George’s face must have lit up as the man’s talk offered strength and paths for George to take. George had met with his angel. He decided there that he going to have the surgery on his shoulder, that he was going to live through his macular degenerative eyes and that he was going to continue to ride his bicycle until he turned at least ninety-seven years old and maybe one hundred. His angel had blessed George. 

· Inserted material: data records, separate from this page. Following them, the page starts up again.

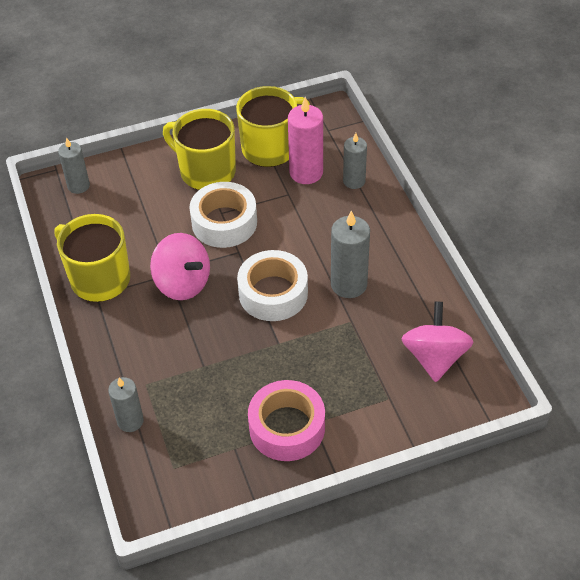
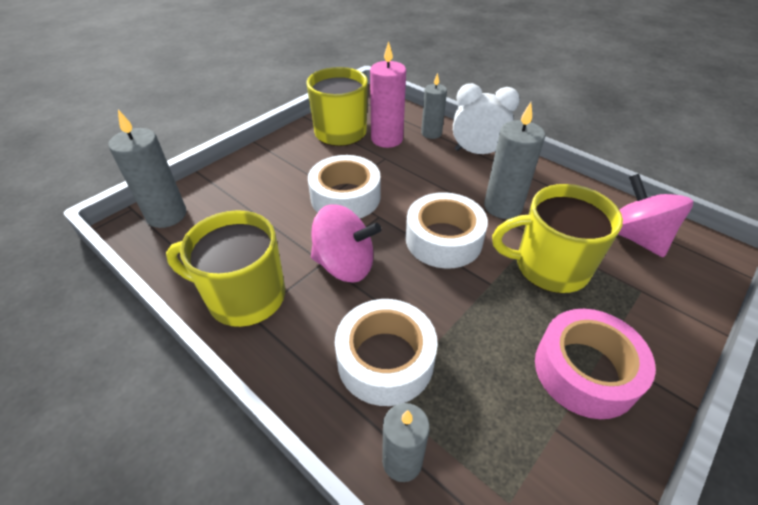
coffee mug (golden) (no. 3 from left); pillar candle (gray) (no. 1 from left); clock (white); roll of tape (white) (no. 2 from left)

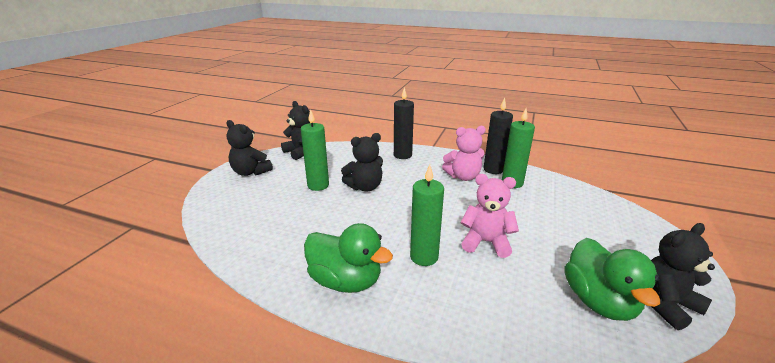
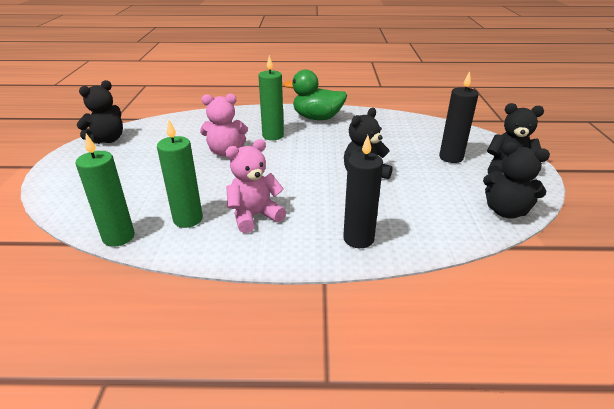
pillar candle (ebony) (no. 2 from left); pillar candle (leaf-green) (no. 1 from left); duck (leaf-green) (no. 2 from left in the first image)

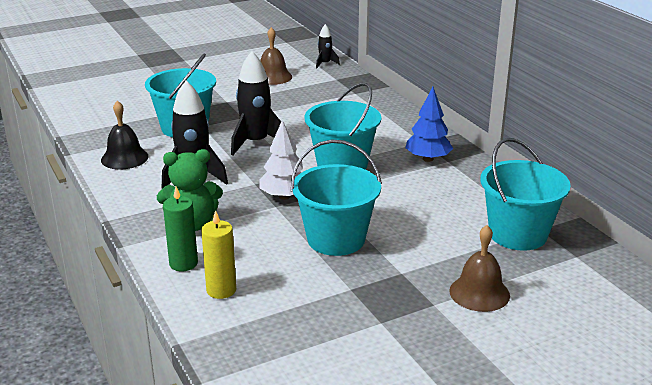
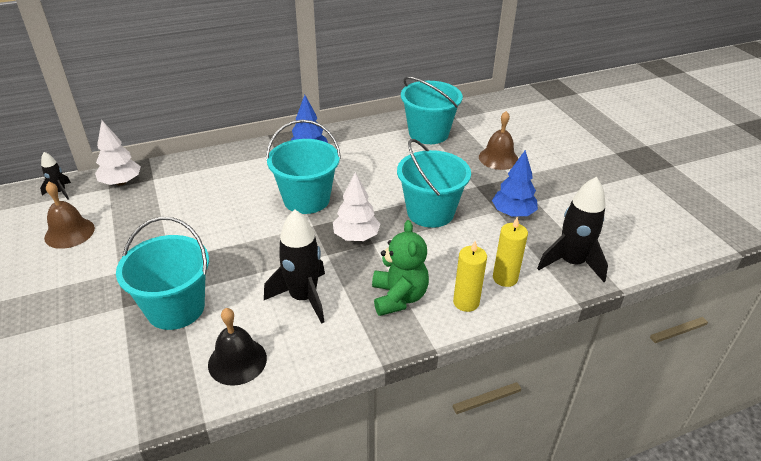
spaceship (ebony) (no. 3 from left); pillar candle (golden) (no. 1 from left); toy tree (white) (no. 1 from left); toy tree (royal blue) (no. 2 from left)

When the phone rang with George’s call, I was sitting before the fire on a cold and dark evening feeling sorry enough for myself. I am seventy-seven years old and suffer from a few medical conditions that probably won’t kill me but from which I complainingly suffer. I have just published a memoir entitled Anxious Am I. Enough said about its subject! Now, I have a daughter getting married in two weeks, and I know that it will be a happy occasion. But I have been experiencing vague anxieties regarding this change in family status that her marriage exposes for me to consider. I think I was feeling that the intact family in which I had lived for thirty years despite divorce was now to be somehow changed. No matter that we all get excellently along; no matter that the circle simply, even happily would widen;  nevertheless, the circle would be transformed. I was experiencing that change anxiously. I did not discuss this issue with George. But our forty minute wide ranging conversation comforted me; by the fact that he had thought of me enough to be concerned for my welfare; by his willingness to share some intimacy with me and listen to some of my issues.

When I ended the call I knew that I had met my angel. It was a rare and meaningful event. And it would be sufficient. We can wrestle with ourselves and hold on tightly to our anxieties and our troubles until we receive from the angel our blessing. We have to only realize that it is an angel with whom we are struggling.